Devletçilik: Mustafa Kemal Paşa (Atatürk) 1932 yılında İzmir Uluslararası Fuarı’nı açış konuşmasında “Türkiye’nin devletçilik sistemi, XIX. yüzyıldan beri sosyalizm teorisyenlerince ortaya atılan fikirlerden etkilenmemiştir. Devletçilik Türkiye’nin ihtiyaçlarından doğmuş Türkiye’ye has bir sistemdir” açıklamasını yapmıştır. Nitekim Türkiye Birinci Sanayi Kalkınma Planı’nı hazırlayarak KİT olarak oluşturulan Sümerbank aracılığıyla uygulanmış, kalkınma sürecine girilmiştir.

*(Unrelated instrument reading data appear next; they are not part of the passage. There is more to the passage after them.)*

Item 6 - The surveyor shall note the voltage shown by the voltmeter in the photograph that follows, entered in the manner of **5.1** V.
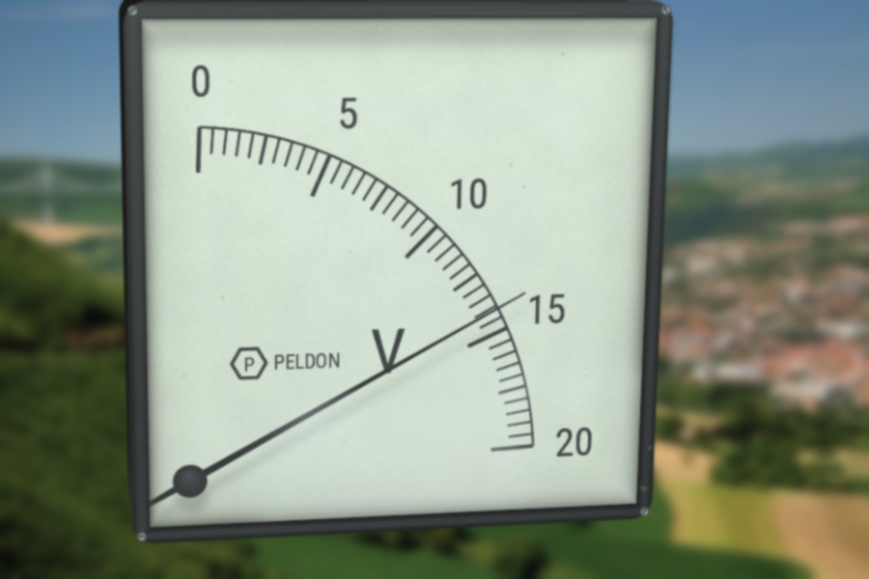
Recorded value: **14** V
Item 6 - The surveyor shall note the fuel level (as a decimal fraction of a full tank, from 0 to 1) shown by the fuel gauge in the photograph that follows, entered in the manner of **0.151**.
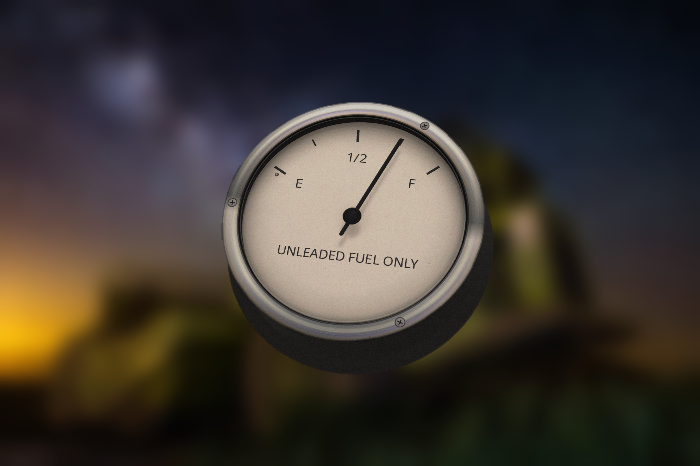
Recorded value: **0.75**
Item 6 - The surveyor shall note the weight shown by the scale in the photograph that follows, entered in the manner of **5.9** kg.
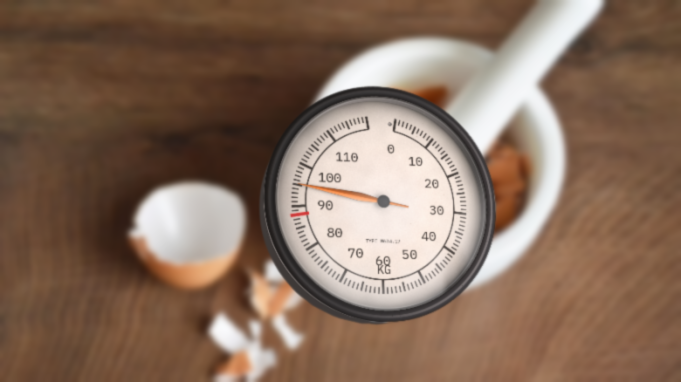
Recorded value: **95** kg
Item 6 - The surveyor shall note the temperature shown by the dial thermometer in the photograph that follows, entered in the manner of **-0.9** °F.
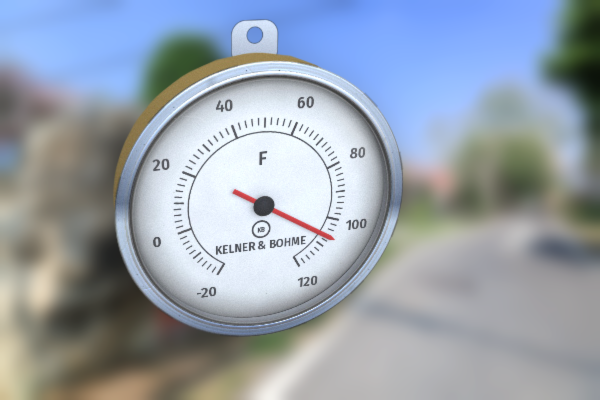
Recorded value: **106** °F
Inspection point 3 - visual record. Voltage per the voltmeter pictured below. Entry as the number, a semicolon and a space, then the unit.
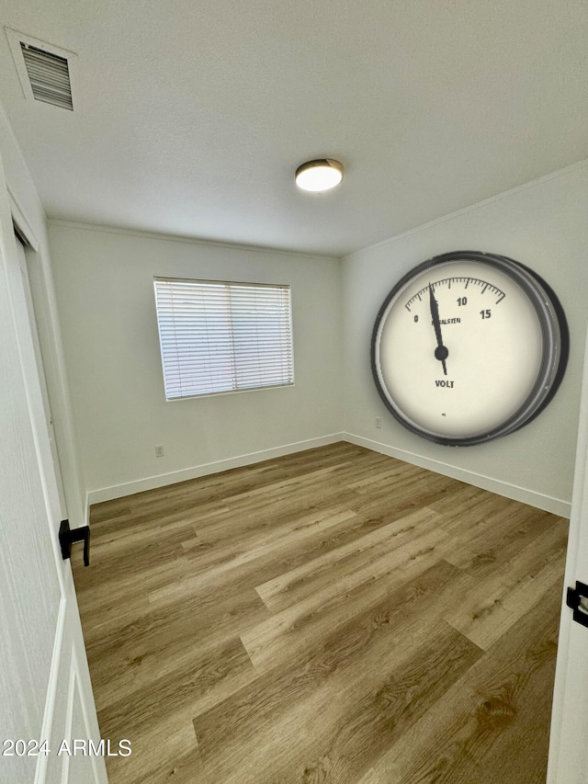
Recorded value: 5; V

Devrimcilik: Ülke ve toplum için iyi sonuçlara ulaşmak amacıyla sürekli köklü değişiklikler düzeltmeler, iyileştirmeler yapmaktır. CHP yalnız Atatürk döneminde değil, 1960-80 döneminde kurduğu koalisyon hükümetlerinde de sürekli düzeltmeler, iyileştirmeler yapmıştır.

Laiklik: Dinin siyasal ve kamusal yaşam üstündeki baskısını, etkisini sınırlayarak, dini kuruluşların yetkisinden bağımsız siyasal ve toplumsal bir sistem oluşturmaktır. Ulusal devlet ancak laiklik temeli üzerine kurulur. Laiklik olmadan, demokrasi, halkın egemenliği halkçılık, milliyetçilik, devrimcilik olmaz. Laiklik Atatürk’ün CHP’nin temel okudur. CHP, bağımsız kalkınmış, saygın, laik Türkiye idealini gerçekleştirmeye odaklanmıştır. 

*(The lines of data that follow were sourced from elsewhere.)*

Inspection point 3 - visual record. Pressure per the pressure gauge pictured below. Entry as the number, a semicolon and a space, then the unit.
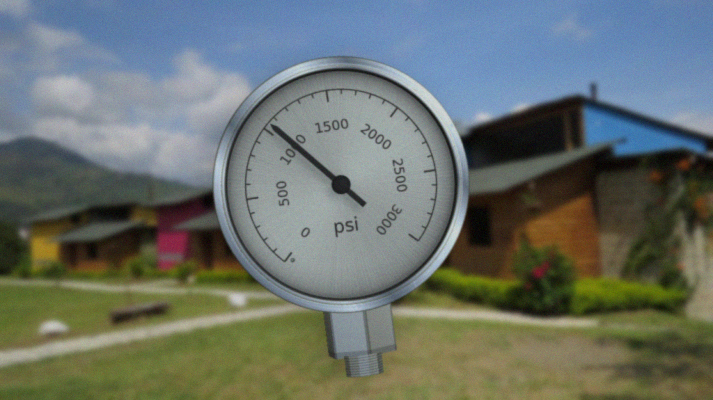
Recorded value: 1050; psi
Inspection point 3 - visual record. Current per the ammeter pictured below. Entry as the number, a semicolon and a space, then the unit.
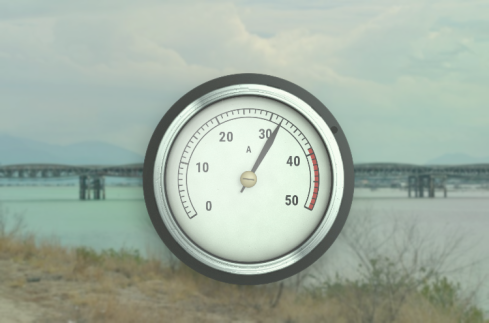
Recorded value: 32; A
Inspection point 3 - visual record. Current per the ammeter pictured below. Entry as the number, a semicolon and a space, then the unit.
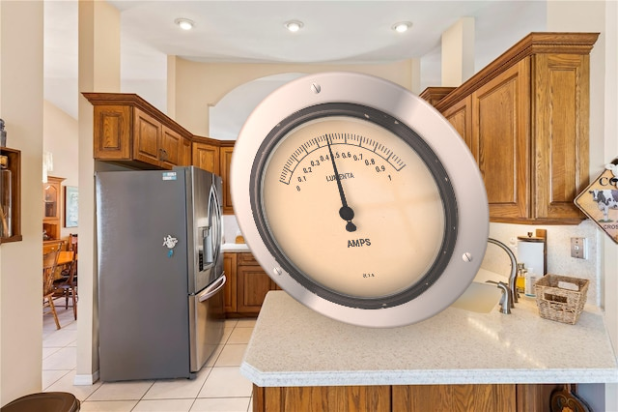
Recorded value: 0.5; A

CHP antiemperyalisttir. Emperyal güçler, ülkede kendilerini muhafazakâr olarak nitelendiren işbirlikçiler bularak, Cumhuriyet ilkelerine, tam bağımsız Türkiye idealine karşı engeller oluşturmuşlardır.

Önemli olan partinin kurucusu, kuruluş amacı ilkeleri, oluşan kurum kimliğidir. Partinin yöneticileri, TBMM grubu gelip geçicidir. Nitekim yakın geçmişte CHP yönetiminde bulunanların belki çoğu partinin üyesi bile değildir. İstifalar, ihraçlar olmuştur.

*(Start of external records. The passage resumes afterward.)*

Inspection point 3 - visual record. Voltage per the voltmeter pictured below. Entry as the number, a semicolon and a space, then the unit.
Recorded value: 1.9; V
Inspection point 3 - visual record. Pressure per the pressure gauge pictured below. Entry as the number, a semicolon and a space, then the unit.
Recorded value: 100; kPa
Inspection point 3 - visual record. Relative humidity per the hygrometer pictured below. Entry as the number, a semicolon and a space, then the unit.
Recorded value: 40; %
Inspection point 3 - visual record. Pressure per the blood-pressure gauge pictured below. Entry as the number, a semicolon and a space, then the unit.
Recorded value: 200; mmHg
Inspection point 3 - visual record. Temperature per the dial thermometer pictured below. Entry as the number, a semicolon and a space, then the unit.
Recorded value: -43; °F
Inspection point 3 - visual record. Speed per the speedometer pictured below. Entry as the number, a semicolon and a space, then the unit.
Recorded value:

CHP hakkında değerlendirme, eleştiri yapılırken CHP’nin kurum kimliğiyle günümüz yöneticileri arasında ayrım yapılmalı, CHP özleştirilmemelidir. Yöneticiler de kuruluş amacına, ilkelerine kurum kimliğine uygun davranmalı, kişisel gösterilerden, ego tatmininden kaçınmalıdırlar.